Texte de référence

+ + + + + + +

Le 17 février, la classe dirigeante kosovar, au service de l’impérialisme US, a déclaré la création d’un autre Etat dans les Balkans. Plusieurs semaines après cet acte et les événements qui l’ont suivi, nous pensons qu’assez de temps s’est écoulé pour essayer d’objectiver et de comprendre ces faits.

Le 17 février, la classe dirigeante kosovar, au service de l’impérialisme US, a déclaré la création d’un autre Etat dans les Balkans. Plusieurs semaines après cet acte et les événements qui l’ont suivi, nous pensons qu’assez de temps s’est écoulé pour essayer d’objectiver et de comprendre ces faits.

Il n’y a pas de doute que derrière cette déclaration d’indépendance par les patrons et les politiciens kosovars, malgré ce qu’ils présentent comme raisons, se cache leur souhait de formaliser et de tracer des positions à partir desquelles ils peuvent exploiter la population du Kosovo de façon beaucoup « indépendante ». Chaque Etat, y compris le nouveau Kosovo, a maintenu le système capitaliste par la force, parce que c’est l’ultime raison de son existence. Or dans ce système, un groupe de criminel dirige la vie de travailleurs et de paysans réduits à l’esclavage.

+ + + + + + +

Consignes à suivre
Recopiez mot pour mot le passage du texte de référence qui commence par « Il n’y a pas » et se poursuit jusqu'à « réduits à l’esclavage. ». Appuyez-vous uniquement sur le texte de référence.

+ + + + + + +

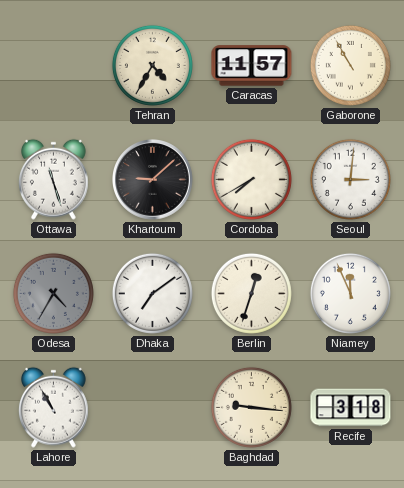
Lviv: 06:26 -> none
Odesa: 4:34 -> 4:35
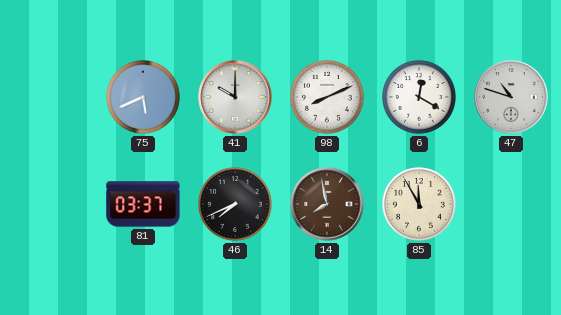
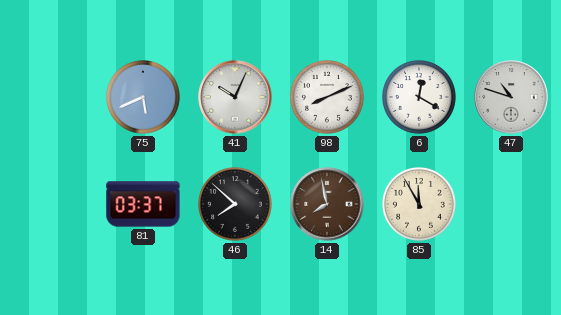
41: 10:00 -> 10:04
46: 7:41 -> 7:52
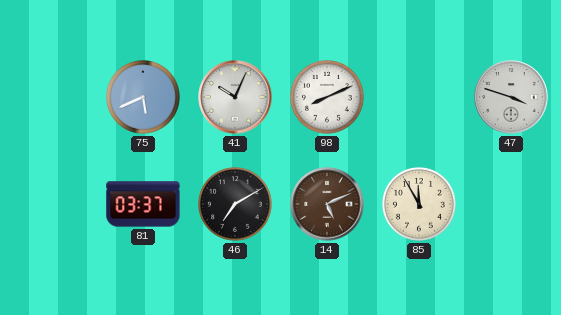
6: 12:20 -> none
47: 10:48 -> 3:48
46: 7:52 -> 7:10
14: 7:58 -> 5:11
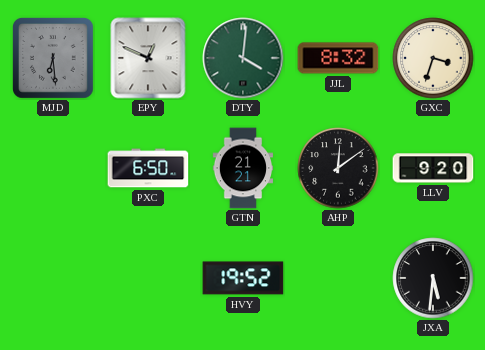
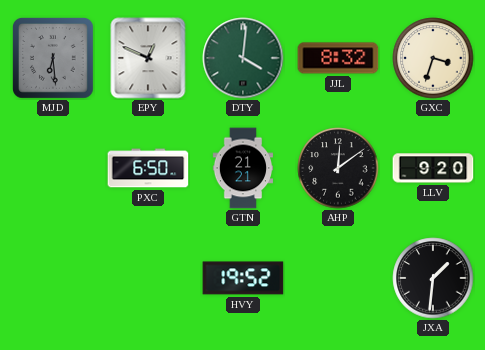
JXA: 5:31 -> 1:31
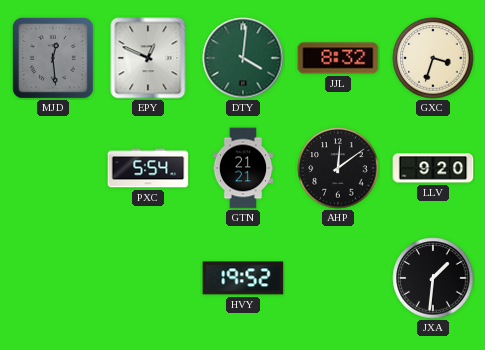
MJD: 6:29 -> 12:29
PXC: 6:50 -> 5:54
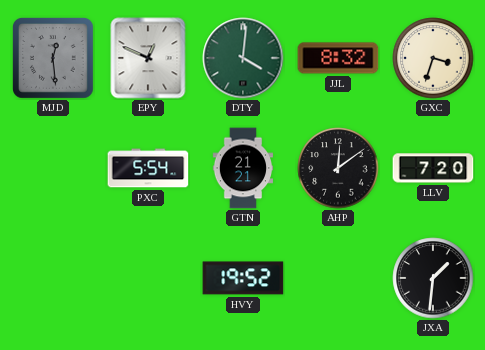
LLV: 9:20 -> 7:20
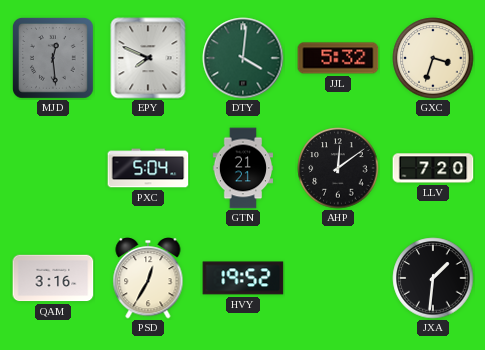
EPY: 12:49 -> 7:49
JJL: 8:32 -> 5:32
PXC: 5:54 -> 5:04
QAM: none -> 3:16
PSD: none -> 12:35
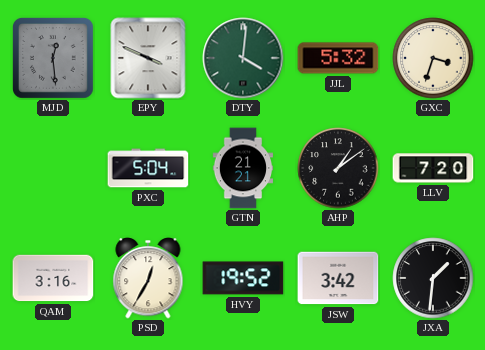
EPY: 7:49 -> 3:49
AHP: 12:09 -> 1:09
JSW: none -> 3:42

+ + + + + + +

Réponse attendue
Il n’y a pas de doute que derrière cette déclaration d’indépendance par les patrons et les politiciens kosovars, malgré ce qu’ils présentent comme raisons, se cache leur souhait de formaliser et de tracer des positions à partir desquelles ils peuvent exploiter la population du Kosovo de façon beaucoup « indépendante ». Chaque Etat, y compris le nouveau Kosovo, a maintenu le système capitaliste par la force, parce que c’est l’ultime raison de son existence. Or dans ce système, un groupe de criminel dirige la vie de travailleurs et de paysans réduits à l’esclavage.